_Task instructions_
In the data that follows, find the line with "hfov_deg: 42.9"; transcribe it, every later line up to the one with "vfov_deg: 77.3", and that line as well, exactly and with no others.

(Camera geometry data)
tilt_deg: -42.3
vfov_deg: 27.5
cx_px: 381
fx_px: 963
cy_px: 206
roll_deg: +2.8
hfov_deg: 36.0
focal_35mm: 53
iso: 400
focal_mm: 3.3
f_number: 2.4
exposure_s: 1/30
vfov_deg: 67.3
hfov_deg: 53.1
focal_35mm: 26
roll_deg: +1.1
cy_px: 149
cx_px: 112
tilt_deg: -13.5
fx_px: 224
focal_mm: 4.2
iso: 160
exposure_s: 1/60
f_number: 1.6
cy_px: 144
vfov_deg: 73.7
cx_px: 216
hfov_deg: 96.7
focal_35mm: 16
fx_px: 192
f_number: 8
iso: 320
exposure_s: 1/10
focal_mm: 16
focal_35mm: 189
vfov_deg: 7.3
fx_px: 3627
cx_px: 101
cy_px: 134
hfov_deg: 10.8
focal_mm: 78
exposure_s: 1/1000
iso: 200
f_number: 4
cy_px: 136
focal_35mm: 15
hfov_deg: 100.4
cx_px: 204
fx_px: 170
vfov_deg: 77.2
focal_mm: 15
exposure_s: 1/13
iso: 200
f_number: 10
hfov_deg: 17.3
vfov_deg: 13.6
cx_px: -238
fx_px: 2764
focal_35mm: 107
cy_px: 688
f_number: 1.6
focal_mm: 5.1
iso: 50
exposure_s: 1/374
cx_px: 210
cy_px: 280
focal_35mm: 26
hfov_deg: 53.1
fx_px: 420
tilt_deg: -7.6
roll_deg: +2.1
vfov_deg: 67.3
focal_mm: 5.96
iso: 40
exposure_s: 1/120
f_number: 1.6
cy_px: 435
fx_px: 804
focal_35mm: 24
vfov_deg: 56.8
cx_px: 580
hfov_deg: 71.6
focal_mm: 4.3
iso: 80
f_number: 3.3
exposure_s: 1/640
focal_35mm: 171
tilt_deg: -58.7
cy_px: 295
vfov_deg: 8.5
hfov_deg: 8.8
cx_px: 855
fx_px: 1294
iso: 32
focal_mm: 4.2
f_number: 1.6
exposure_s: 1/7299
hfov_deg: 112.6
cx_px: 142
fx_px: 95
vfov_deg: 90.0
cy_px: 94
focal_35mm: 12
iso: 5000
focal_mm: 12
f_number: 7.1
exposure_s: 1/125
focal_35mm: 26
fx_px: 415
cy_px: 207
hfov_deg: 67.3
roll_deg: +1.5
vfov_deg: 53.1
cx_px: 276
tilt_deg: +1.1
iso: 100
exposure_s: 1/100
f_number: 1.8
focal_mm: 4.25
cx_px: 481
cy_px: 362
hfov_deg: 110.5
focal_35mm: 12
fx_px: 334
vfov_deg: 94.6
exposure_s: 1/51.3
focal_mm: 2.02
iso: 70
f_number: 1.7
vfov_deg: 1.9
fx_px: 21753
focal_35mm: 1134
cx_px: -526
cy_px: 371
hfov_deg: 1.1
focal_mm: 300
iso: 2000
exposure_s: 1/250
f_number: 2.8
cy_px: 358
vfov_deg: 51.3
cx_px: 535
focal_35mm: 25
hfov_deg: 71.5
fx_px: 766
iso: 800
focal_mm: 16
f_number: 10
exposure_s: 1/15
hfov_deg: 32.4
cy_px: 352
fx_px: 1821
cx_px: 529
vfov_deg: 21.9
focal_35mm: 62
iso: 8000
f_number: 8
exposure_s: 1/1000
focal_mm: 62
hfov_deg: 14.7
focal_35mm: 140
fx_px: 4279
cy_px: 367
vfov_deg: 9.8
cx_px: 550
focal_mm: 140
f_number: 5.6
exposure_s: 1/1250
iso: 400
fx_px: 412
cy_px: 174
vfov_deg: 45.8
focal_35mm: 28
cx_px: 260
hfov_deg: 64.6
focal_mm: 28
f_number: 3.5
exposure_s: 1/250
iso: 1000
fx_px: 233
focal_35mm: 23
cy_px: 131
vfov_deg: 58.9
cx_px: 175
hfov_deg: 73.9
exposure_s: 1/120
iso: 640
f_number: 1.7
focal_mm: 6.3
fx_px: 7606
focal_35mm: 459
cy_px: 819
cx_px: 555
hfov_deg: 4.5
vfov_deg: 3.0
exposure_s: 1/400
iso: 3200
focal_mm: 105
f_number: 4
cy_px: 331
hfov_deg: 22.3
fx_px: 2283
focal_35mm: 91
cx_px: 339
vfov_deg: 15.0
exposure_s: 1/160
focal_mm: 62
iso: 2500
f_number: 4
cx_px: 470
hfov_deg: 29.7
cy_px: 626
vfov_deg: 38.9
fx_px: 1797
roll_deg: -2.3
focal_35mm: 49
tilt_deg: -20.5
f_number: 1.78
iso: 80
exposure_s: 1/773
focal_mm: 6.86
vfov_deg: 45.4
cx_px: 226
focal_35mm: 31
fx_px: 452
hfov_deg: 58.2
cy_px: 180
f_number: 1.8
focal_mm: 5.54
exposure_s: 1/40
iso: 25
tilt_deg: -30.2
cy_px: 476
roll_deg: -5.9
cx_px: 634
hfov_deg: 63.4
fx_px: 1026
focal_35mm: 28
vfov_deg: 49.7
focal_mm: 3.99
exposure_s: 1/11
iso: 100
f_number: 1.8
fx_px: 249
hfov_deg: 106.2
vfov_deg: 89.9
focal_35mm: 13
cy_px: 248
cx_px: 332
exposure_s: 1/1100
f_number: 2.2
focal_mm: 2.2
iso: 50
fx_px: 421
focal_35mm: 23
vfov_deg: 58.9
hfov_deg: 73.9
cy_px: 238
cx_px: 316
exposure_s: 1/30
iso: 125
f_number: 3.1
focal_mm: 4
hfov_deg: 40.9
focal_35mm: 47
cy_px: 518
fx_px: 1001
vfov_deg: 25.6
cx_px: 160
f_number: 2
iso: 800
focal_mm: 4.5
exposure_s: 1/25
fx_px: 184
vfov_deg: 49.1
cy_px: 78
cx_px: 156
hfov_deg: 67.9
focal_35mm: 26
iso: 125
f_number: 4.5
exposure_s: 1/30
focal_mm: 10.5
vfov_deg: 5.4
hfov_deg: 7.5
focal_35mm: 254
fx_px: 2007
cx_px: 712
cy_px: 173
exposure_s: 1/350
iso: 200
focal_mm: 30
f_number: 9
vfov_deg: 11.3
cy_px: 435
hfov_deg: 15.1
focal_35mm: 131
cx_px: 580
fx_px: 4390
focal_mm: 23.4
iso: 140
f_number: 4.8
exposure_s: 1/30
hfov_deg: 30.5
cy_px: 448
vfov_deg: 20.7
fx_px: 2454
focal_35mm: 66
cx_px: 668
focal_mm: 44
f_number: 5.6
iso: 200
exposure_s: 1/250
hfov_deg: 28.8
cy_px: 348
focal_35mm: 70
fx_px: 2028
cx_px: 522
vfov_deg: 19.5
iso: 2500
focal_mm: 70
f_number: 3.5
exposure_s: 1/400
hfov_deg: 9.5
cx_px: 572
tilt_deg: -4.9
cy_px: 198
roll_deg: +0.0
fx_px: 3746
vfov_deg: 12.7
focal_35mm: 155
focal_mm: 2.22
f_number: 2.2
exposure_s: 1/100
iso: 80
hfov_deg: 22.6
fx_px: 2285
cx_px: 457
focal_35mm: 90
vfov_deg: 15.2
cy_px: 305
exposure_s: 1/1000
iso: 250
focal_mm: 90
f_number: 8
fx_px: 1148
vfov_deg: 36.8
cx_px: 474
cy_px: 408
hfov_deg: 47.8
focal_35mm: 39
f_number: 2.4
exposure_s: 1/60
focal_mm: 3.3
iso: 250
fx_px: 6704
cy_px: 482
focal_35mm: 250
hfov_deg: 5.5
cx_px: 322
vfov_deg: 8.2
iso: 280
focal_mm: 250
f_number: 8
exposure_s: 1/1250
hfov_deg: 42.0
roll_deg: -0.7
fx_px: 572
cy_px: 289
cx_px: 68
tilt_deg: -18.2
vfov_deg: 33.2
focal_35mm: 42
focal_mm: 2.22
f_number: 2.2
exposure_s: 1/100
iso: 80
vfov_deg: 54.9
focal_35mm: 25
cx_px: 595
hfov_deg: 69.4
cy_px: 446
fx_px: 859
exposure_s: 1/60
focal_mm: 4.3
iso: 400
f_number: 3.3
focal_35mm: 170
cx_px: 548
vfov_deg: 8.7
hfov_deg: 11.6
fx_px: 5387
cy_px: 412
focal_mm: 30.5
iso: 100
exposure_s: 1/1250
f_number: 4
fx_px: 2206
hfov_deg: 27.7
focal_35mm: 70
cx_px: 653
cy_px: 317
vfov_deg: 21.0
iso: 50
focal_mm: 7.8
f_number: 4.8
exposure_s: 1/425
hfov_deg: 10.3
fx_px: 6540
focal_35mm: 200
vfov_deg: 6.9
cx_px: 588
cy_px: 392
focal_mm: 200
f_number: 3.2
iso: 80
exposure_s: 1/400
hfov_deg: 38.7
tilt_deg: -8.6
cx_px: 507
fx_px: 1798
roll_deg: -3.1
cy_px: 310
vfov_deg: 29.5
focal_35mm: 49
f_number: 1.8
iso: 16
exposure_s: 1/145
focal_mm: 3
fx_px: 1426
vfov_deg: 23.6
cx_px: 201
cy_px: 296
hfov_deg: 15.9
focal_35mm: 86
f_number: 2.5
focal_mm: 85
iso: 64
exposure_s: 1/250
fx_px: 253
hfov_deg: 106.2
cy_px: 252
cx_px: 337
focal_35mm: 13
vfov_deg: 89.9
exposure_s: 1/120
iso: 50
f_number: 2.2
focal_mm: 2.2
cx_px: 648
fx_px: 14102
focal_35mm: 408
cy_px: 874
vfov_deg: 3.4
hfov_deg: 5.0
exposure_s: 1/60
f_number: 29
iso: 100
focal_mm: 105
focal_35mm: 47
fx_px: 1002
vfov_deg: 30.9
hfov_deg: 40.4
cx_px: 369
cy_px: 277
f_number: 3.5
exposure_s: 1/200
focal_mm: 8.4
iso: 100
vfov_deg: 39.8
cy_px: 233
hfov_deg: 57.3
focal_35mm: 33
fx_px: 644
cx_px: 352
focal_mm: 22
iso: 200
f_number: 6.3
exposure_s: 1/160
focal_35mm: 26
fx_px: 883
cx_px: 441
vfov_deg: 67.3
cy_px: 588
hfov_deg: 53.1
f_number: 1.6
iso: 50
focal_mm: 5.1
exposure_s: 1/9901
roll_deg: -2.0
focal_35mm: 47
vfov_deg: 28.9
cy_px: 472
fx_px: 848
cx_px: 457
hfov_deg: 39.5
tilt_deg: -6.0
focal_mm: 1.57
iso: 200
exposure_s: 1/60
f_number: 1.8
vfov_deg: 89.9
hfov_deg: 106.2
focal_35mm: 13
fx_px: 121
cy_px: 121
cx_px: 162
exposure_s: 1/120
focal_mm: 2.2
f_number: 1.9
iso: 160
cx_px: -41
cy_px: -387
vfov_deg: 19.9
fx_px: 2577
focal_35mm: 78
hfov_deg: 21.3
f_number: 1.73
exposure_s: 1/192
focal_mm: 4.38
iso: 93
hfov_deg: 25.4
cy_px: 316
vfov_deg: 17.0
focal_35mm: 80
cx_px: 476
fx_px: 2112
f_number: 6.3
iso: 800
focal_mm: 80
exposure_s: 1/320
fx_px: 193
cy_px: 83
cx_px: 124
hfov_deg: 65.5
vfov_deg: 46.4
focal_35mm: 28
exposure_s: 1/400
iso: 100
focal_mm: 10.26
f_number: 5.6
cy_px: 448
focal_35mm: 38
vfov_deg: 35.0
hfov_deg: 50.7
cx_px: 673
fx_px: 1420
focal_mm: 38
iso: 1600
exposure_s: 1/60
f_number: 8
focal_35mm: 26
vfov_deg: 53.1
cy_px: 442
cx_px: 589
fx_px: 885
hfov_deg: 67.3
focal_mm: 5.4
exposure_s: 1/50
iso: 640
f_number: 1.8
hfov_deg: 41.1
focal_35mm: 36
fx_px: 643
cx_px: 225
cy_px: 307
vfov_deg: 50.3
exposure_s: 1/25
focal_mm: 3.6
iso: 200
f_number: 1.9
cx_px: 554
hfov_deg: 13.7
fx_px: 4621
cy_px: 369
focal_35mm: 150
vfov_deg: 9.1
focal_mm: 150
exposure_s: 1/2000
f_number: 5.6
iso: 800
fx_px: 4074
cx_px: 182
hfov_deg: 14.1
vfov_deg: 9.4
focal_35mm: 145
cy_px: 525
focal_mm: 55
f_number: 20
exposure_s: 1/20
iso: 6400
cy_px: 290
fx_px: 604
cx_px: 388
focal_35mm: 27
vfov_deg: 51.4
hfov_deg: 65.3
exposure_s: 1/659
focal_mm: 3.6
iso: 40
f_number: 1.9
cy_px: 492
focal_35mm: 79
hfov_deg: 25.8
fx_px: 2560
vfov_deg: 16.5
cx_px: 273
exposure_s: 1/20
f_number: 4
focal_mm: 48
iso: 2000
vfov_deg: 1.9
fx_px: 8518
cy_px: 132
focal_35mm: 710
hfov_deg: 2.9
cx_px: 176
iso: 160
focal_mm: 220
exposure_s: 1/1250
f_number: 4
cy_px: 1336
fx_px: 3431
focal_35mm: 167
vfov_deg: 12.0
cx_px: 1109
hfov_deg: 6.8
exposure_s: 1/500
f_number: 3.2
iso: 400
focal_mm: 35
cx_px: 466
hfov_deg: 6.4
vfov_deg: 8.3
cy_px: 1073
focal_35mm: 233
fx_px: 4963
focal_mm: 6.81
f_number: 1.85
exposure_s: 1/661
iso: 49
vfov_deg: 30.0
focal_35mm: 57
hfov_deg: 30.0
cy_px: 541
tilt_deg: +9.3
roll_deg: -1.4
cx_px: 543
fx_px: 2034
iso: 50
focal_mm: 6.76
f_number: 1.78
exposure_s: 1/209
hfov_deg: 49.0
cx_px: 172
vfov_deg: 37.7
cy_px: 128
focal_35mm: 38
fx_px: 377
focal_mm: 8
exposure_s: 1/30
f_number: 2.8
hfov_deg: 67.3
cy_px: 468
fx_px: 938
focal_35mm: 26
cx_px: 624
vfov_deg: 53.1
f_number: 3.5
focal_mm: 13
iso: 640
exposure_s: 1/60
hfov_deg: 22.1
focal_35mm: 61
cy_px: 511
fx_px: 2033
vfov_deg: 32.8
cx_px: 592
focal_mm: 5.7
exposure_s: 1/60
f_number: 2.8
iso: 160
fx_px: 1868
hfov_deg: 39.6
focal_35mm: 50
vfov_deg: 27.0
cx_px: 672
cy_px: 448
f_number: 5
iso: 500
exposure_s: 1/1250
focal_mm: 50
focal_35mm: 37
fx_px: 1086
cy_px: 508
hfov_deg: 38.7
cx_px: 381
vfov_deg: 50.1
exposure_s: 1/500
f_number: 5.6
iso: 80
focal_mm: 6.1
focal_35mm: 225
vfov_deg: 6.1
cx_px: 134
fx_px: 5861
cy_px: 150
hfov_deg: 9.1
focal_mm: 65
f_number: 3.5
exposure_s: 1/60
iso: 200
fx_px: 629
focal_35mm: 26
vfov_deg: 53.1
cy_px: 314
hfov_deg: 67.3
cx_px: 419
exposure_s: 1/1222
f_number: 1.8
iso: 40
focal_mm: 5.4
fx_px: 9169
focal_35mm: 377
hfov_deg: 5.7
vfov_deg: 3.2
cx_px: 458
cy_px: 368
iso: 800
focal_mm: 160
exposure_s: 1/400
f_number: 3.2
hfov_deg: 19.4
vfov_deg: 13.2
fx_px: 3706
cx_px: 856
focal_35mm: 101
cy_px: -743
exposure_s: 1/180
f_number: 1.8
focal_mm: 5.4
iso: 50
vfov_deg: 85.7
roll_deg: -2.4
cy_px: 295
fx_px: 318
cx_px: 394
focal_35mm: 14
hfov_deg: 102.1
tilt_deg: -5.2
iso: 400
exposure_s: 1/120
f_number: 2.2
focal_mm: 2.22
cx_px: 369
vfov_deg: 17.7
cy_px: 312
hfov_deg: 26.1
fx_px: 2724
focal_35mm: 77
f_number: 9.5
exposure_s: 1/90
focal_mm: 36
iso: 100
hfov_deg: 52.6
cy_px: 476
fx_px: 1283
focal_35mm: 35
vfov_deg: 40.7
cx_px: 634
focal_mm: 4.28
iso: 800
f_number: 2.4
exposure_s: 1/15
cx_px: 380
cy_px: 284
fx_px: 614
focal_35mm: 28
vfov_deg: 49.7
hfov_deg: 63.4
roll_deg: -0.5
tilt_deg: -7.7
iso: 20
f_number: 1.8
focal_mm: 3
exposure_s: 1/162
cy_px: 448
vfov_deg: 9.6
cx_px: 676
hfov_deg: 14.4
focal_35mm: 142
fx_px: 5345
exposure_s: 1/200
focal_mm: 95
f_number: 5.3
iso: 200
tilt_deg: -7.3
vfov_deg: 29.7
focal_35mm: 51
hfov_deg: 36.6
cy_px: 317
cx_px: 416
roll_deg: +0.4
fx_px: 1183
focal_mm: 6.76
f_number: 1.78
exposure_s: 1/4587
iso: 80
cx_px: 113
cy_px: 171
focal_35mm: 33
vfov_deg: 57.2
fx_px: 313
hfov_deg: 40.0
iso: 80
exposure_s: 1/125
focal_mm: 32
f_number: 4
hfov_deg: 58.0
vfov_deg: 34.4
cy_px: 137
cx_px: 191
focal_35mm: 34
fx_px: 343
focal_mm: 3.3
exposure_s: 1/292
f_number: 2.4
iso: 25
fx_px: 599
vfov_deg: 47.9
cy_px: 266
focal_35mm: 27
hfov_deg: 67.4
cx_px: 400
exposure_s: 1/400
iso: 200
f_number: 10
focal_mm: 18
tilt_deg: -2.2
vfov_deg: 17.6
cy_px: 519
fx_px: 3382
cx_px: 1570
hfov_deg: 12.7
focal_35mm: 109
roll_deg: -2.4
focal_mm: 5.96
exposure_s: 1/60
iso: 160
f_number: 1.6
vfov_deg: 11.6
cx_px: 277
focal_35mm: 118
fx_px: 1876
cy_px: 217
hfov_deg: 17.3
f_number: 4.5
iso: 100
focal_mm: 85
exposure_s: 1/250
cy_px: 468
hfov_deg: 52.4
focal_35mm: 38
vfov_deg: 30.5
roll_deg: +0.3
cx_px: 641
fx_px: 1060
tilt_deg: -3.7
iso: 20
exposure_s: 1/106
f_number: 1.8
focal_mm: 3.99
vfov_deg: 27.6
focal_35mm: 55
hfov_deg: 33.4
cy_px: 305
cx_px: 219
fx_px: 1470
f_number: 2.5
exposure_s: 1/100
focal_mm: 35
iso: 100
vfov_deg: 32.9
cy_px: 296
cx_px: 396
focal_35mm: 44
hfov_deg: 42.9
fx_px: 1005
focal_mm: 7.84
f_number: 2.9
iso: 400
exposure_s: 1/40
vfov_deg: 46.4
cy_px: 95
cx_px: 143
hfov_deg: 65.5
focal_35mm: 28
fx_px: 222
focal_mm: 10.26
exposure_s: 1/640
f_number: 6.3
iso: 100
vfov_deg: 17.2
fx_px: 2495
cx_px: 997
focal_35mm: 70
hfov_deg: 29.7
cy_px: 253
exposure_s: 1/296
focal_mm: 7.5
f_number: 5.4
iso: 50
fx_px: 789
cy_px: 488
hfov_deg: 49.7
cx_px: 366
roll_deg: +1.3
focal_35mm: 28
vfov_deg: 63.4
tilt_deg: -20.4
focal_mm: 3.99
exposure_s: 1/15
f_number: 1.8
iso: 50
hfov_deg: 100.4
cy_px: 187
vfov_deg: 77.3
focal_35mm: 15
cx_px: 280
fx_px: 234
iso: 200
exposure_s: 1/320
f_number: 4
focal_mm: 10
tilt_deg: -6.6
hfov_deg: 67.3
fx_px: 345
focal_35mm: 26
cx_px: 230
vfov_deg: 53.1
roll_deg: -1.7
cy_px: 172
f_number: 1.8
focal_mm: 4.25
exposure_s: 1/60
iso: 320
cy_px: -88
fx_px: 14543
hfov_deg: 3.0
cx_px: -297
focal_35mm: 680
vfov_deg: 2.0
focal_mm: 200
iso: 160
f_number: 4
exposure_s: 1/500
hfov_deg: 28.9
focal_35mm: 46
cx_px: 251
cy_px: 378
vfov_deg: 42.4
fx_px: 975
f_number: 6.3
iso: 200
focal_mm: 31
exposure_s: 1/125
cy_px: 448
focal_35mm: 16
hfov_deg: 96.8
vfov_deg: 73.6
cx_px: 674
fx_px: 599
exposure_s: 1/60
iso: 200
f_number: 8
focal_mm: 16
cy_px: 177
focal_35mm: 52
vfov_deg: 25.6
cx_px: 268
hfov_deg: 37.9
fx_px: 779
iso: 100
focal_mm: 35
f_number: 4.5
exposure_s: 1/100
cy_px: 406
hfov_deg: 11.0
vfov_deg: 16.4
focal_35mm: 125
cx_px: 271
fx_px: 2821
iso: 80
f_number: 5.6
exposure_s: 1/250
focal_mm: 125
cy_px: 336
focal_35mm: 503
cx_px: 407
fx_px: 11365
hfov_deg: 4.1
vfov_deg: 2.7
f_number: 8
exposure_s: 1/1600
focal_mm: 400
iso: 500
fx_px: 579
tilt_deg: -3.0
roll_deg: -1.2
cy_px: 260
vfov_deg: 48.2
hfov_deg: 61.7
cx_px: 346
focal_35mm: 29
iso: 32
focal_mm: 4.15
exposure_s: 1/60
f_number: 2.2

_Solution to the exercise_
hfov_deg: 42.9
fx_px: 1005
focal_mm: 7.84
f_number: 2.9
iso: 400
exposure_s: 1/40
vfov_deg: 46.4
cy_px: 95
cx_px: 143
hfov_deg: 65.5
focal_35mm: 28
fx_px: 222
focal_mm: 10.26
exposure_s: 1/640
f_number: 6.3
iso: 100
vfov_deg: 17.2
fx_px: 2495
cx_px: 997
focal_35mm: 70
hfov_deg: 29.7
cy_px: 253
exposure_s: 1/296
focal_mm: 7.5
f_number: 5.4
iso: 50
fx_px: 789
cy_px: 488
hfov_deg: 49.7
cx_px: 366
roll_deg: +1.3
focal_35mm: 28
vfov_deg: 63.4
tilt_deg: -20.4
focal_mm: 3.99
exposure_s: 1/15
f_number: 1.8
iso: 50
hfov_deg: 100.4
cy_px: 187
vfov_deg: 77.3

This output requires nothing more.